Le chemin est tortueux, le soleil est maintenant à son plus haut. Mais les carrières de lumières ne sont pas bien loin.

Il s’agit d’une immense faille troglodytique, creusée profondément dans la pierre. Destinée à devenir la plus belle des salles d’exposition de peintures par rétroprojections d’images renvoyant une thématique picturale. Nous y étions venus déjà pour la peinture hollandaise il y a quelques années, pour Chagall aussi.

Cette année c’est Monet. Et Monet sied merveilleusement bien à ce spectacle renvoyant le kaléidoscope de ses œuvres.

L’entrée dans l’immense volume nous projette dans une pénombre profonde, les images jaillissant contre les parois de pierre. Il faudra un certain temps pour distinguer les grappes de visiteurs qui se surexposent elles-mêmes en ombres chinoises sur les peintures reçues sur les larges blocs de pierre taillée dont des pans entiers forment des angles démesurément saillants. Ce sont donc de très hauts cubes soutenant une voûte plate sous laquelle se déroule ce théâtre d’exposition. Le spectacle dure peut-être quarante, cinquante minutes. Pour Monet, la bande-son propose malheureusement peu de Debussy, le « Clair de lune » adapté en version orchestre, puis « l’après-midi d’un faune » et la « Pavane pour une infante défunte » de Ravel, sinon, défilent un patchwork musical assez hétéroclite allant jusqu’à un certain manque d’imagination.
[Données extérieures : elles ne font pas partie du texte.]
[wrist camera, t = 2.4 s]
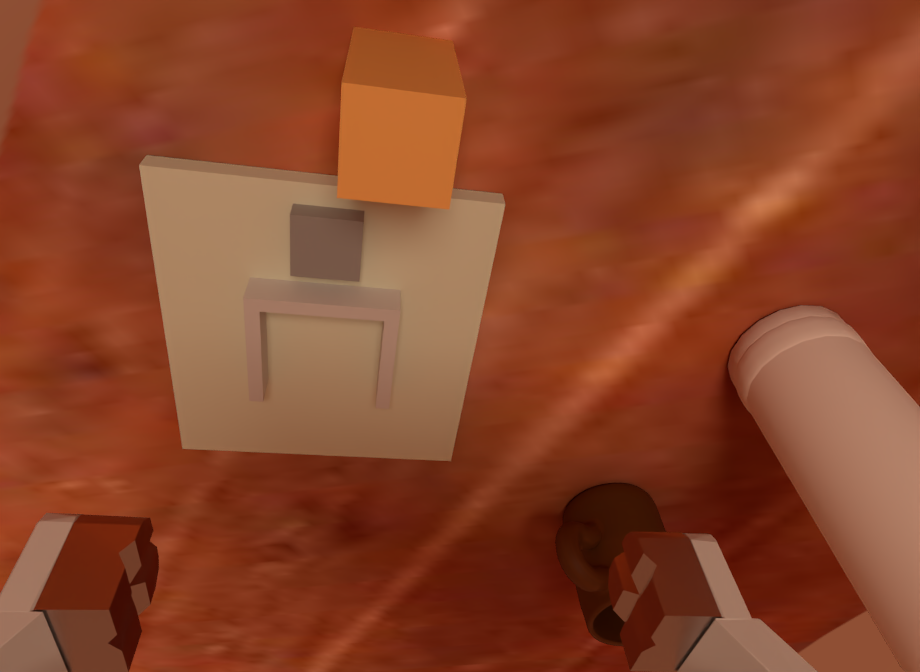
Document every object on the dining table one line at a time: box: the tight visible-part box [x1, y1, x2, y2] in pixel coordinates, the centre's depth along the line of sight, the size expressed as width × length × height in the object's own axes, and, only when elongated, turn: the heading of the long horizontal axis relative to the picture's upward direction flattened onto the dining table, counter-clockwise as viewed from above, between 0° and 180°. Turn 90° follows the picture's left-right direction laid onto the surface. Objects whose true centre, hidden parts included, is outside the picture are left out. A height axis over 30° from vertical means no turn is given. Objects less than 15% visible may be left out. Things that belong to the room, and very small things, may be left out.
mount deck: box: [139, 155, 505, 461], centre depth 39 cm, size 20×18×3 cm
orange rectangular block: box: [337, 27, 467, 210], centre depth 28 cm, size 4×4×8 cm
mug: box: [555, 483, 666, 646], centre depth 48 cm, size 12×8×9 cm, turn 44°
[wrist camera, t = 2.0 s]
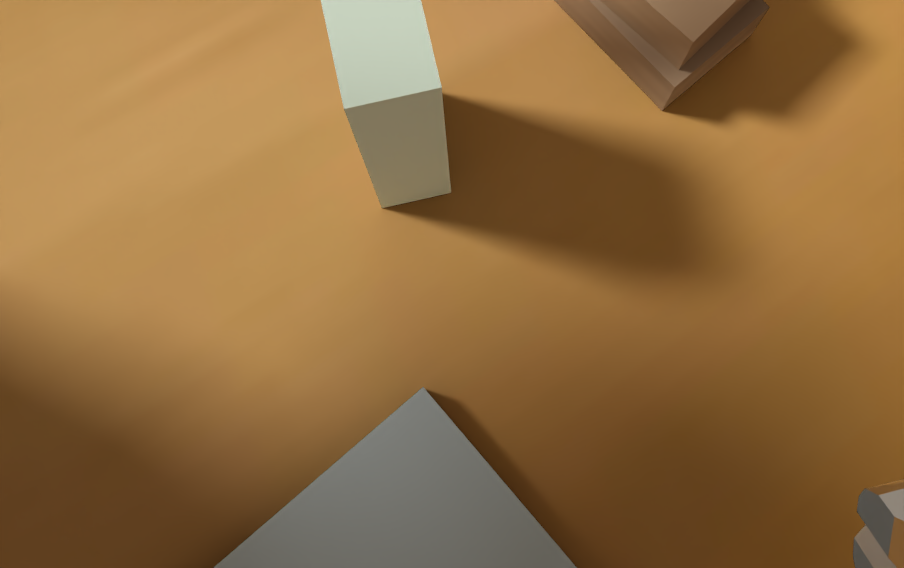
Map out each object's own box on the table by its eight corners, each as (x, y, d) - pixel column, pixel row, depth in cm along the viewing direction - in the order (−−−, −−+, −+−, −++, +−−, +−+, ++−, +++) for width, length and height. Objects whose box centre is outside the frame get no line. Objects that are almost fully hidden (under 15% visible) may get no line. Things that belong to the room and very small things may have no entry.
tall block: (382, 208, 30) (344, 109, 22) (359, 104, 31) (313, -33, 22) (451, 192, 30) (441, 87, 22) (427, 89, 31) (408, -54, 22)
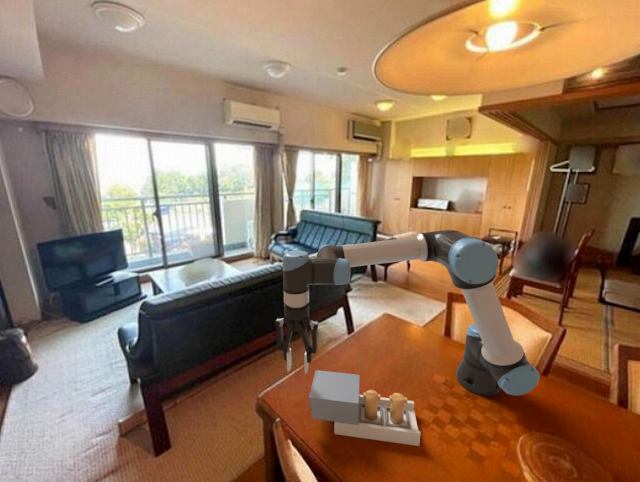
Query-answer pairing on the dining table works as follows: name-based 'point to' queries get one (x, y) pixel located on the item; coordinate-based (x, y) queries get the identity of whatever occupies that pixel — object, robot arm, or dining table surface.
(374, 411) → the tan rounded piece
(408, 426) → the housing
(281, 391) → the dining table surface
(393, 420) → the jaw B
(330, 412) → the lid
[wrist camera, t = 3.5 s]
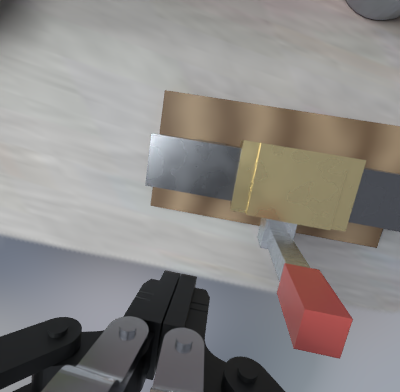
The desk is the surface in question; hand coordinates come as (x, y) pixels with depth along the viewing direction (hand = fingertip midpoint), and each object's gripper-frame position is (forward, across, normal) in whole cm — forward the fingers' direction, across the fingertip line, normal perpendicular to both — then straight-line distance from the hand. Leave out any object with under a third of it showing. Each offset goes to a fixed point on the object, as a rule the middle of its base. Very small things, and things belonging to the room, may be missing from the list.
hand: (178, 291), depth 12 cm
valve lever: (+12, -6, 0) cm, 14 cm away
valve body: (+19, -6, -5) cm, 21 cm away
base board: (+21, -6, -5) cm, 22 cm away
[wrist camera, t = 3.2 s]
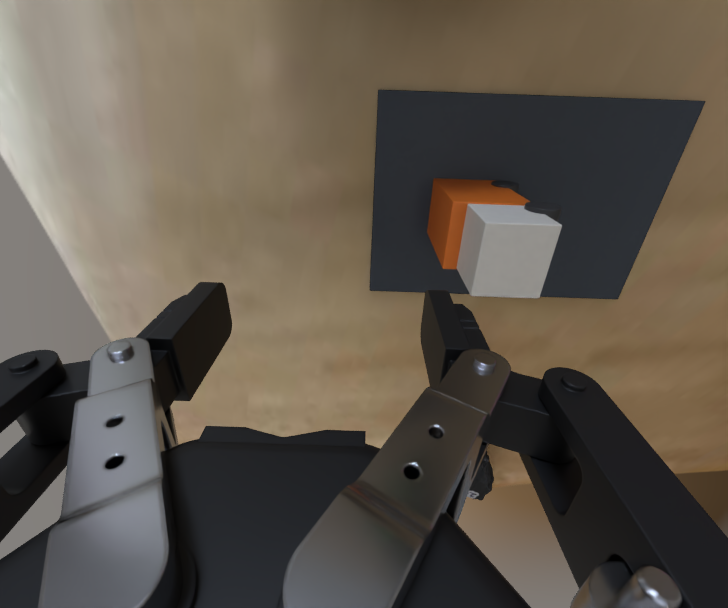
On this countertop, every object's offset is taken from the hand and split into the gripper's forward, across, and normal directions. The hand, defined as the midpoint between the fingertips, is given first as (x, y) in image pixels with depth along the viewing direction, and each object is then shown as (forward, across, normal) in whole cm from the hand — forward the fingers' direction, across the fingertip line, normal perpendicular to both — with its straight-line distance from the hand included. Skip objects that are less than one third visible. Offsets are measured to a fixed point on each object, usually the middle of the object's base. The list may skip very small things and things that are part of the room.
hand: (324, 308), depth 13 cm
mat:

Les enfants sont vite perdus mais se prennent vite à jouer avec leurs ombres sur les parois.

C’est tout le catalogue Monet qui s’égrène : « Impression, soleil levant », la période normande avec Giverny, les falaises d’Etretat, les pavois du 14 Juillet, puis les nymphéas, la période londonienne, et Rouen, les peupliers mélancoliques et les éblouissements de la cathédrale, les jardins et les jeux de plein air, les japonaiseries, les jeux d’enfants, Venise.

Admiration et contemplation grand format.

A la sortie, côté élevé de la falaise, de ce côté où les dames vont faire pipi, je photographie ma petite fille devant l’immense porte taillée faisant une profonde saillie cubique, où apparaissent les énormes blocs au cordeau sur une quinzaine de mètres de haut, qu’on croirait l’érection d’un temple égyptien imaginaire.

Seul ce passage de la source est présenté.